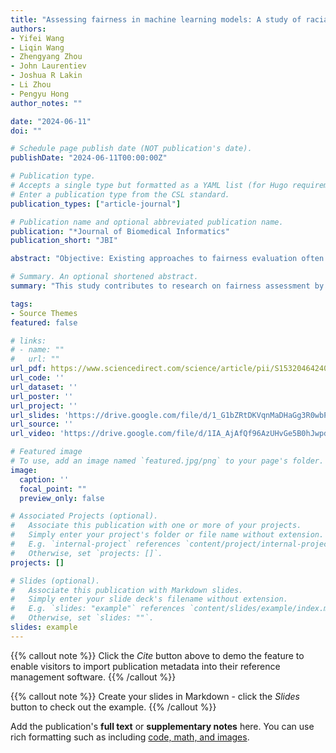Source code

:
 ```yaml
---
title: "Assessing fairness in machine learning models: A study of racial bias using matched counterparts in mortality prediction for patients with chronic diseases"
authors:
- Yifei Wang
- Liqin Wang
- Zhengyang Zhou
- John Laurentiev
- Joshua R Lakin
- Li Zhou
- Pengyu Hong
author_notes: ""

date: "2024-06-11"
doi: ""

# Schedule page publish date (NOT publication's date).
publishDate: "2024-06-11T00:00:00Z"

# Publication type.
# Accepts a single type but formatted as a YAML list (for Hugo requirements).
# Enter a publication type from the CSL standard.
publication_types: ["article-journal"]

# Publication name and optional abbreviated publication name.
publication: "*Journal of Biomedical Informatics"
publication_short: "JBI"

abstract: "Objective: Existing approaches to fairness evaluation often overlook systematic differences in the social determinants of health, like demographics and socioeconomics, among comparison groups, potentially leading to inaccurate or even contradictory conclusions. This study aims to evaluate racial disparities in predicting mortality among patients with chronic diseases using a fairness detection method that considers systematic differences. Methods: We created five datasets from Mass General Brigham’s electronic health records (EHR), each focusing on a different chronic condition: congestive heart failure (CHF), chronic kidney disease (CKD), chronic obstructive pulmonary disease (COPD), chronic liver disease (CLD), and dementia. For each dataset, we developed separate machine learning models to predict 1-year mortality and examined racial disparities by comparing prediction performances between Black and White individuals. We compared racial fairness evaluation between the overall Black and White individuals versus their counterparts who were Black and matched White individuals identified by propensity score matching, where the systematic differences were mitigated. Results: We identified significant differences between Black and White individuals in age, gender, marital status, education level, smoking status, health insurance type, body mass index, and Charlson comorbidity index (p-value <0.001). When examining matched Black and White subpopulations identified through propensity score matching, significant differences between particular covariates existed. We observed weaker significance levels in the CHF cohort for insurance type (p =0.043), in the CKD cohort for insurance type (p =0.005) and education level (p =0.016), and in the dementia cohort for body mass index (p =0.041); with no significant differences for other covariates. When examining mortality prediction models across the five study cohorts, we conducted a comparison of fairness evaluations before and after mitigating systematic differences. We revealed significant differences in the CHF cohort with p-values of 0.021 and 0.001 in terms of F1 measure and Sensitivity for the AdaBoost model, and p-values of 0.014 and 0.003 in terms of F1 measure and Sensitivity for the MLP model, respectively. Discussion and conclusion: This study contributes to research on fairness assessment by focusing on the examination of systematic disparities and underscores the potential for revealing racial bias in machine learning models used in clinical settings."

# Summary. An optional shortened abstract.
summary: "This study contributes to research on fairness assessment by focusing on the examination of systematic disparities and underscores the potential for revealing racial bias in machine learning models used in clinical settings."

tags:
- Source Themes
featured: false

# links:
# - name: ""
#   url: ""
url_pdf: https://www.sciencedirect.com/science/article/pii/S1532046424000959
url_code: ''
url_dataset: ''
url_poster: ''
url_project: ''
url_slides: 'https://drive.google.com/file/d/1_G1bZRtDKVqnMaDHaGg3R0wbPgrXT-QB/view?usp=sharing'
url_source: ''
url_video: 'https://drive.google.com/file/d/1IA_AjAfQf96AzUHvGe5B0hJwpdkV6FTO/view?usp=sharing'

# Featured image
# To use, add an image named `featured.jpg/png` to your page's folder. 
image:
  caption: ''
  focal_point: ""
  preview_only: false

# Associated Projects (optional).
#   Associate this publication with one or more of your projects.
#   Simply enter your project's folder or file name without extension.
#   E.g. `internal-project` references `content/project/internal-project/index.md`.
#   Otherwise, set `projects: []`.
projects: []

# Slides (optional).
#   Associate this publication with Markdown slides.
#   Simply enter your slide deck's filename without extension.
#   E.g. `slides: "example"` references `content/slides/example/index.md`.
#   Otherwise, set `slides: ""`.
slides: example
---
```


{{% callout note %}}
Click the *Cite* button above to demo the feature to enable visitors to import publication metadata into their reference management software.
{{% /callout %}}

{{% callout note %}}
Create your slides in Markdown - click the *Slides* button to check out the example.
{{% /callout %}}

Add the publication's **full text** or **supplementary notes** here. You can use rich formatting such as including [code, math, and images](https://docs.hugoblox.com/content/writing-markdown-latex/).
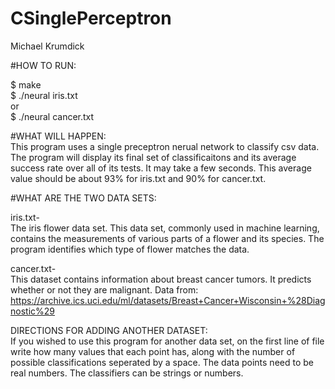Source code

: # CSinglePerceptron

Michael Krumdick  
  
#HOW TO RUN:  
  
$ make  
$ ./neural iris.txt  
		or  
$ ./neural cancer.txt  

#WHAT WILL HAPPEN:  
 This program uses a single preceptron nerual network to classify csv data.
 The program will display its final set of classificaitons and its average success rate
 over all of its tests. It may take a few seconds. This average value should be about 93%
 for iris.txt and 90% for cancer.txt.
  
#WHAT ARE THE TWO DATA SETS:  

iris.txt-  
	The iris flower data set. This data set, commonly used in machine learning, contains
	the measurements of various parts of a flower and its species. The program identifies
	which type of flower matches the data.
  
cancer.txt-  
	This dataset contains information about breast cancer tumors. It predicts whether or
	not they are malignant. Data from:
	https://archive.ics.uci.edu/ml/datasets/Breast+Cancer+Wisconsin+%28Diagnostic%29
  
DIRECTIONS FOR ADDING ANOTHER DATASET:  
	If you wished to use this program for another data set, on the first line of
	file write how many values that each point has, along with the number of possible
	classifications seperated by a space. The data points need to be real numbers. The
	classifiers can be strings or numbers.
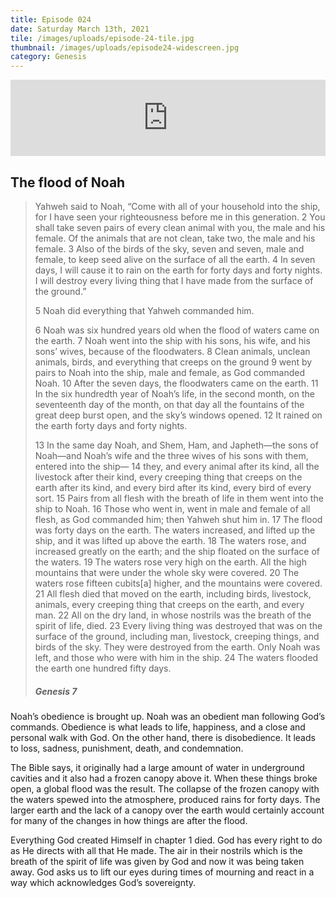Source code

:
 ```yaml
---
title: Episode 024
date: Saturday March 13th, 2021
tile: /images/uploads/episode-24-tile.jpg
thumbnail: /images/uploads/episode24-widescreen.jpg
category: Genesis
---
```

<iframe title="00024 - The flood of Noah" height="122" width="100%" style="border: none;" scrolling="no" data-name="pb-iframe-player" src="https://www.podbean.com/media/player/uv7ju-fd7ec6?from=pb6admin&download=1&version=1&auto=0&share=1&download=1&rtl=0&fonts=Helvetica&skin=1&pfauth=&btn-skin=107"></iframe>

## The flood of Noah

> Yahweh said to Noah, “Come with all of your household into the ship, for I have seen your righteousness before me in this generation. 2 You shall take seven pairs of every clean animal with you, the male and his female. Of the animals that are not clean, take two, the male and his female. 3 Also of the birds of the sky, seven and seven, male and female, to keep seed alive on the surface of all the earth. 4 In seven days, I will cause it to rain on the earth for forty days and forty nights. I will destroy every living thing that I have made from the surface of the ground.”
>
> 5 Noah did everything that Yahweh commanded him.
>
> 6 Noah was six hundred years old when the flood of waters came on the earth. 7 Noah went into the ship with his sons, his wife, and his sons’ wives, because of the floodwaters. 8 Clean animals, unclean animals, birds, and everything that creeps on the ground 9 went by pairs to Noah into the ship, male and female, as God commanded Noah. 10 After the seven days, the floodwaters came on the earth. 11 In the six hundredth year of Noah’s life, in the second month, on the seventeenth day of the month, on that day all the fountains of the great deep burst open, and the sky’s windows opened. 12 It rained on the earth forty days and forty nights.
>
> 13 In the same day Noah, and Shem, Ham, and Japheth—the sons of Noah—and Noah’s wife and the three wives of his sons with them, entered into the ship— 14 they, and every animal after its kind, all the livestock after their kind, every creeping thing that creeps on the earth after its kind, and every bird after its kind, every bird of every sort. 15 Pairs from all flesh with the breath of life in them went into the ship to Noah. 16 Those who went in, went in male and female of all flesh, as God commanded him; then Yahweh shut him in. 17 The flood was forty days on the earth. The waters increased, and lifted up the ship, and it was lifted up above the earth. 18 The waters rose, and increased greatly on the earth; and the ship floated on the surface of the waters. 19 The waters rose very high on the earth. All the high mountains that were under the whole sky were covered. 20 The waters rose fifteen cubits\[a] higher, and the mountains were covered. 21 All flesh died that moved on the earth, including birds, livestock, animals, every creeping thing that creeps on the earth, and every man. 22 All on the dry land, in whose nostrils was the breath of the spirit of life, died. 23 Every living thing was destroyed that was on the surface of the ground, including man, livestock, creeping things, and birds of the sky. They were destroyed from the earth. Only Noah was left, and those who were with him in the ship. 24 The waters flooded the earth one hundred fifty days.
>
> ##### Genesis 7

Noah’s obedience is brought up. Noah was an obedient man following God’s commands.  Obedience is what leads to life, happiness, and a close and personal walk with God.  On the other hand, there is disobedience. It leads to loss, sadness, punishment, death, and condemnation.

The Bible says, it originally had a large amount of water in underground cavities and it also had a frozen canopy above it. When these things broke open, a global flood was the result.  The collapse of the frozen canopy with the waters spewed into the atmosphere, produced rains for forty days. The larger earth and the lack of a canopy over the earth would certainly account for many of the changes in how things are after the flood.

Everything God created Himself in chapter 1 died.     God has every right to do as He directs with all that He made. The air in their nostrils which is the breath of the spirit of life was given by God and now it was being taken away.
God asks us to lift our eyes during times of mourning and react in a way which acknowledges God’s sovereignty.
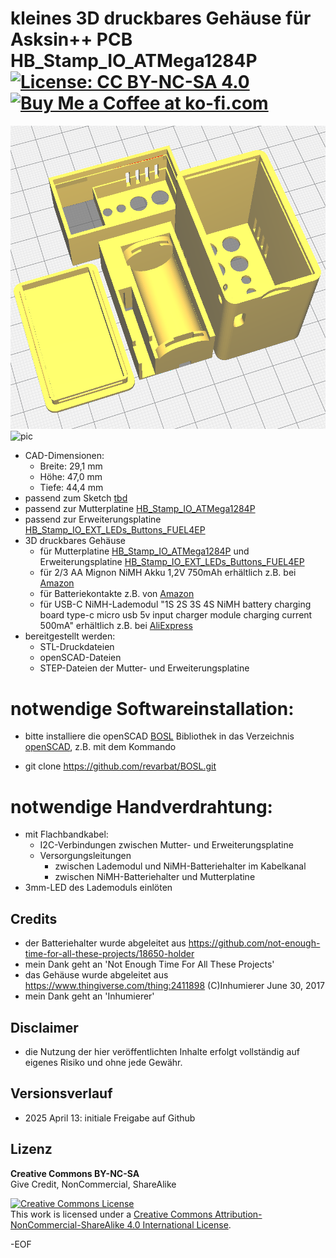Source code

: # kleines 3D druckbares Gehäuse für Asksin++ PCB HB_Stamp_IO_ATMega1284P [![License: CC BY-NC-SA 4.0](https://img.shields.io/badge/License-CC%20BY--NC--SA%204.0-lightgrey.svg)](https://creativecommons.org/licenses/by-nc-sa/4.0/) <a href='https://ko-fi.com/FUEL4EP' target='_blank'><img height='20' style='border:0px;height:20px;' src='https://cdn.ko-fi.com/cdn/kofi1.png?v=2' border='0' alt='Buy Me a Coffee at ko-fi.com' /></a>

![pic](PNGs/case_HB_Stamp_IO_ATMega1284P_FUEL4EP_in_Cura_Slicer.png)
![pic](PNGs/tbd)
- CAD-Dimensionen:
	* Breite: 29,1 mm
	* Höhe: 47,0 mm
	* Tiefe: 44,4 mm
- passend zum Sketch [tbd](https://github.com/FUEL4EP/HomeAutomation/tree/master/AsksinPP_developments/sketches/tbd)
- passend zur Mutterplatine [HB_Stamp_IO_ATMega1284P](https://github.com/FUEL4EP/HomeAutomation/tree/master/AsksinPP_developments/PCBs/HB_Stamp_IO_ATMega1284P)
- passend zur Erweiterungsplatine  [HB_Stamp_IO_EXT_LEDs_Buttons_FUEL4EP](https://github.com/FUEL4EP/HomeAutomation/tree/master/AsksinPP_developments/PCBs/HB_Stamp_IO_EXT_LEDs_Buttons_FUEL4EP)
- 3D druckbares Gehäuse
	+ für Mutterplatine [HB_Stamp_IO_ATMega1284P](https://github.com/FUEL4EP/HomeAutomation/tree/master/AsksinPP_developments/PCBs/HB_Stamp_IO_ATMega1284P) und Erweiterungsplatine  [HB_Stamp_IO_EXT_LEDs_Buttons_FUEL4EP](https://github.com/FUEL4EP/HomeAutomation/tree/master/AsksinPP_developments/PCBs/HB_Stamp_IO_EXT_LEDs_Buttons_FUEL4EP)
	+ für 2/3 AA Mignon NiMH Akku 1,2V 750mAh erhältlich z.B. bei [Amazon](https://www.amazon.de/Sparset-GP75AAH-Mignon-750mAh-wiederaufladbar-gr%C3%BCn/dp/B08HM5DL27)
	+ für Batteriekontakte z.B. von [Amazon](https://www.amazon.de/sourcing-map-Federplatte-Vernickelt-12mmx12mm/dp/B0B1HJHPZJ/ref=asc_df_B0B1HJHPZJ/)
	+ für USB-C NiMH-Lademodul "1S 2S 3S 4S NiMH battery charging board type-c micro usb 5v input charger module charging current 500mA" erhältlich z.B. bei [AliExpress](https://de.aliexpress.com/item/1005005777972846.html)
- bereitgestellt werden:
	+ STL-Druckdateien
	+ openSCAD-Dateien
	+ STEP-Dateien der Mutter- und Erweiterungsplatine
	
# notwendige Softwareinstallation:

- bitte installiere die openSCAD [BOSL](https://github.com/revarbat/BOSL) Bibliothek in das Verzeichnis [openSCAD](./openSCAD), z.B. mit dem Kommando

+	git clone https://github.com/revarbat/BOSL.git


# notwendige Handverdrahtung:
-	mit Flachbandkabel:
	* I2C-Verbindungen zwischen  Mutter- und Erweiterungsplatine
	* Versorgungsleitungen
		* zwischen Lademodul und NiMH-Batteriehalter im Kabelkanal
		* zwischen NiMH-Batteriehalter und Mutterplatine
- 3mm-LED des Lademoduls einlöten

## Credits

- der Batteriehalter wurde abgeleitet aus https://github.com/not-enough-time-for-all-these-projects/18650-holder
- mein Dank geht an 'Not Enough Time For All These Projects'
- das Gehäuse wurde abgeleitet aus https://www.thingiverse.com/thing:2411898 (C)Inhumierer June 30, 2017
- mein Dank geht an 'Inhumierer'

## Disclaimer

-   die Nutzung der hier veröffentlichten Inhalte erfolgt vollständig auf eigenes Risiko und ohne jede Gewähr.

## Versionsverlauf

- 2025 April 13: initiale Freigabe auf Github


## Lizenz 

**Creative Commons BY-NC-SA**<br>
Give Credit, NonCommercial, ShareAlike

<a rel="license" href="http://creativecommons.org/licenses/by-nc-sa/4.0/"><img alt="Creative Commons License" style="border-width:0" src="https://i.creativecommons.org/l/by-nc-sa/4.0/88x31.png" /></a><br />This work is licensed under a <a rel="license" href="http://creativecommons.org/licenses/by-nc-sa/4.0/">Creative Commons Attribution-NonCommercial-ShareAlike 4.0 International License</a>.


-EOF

→ What is expected
Going through the records above, count the lines that hold "style" and answer with the count alone.

→ Response to the task
3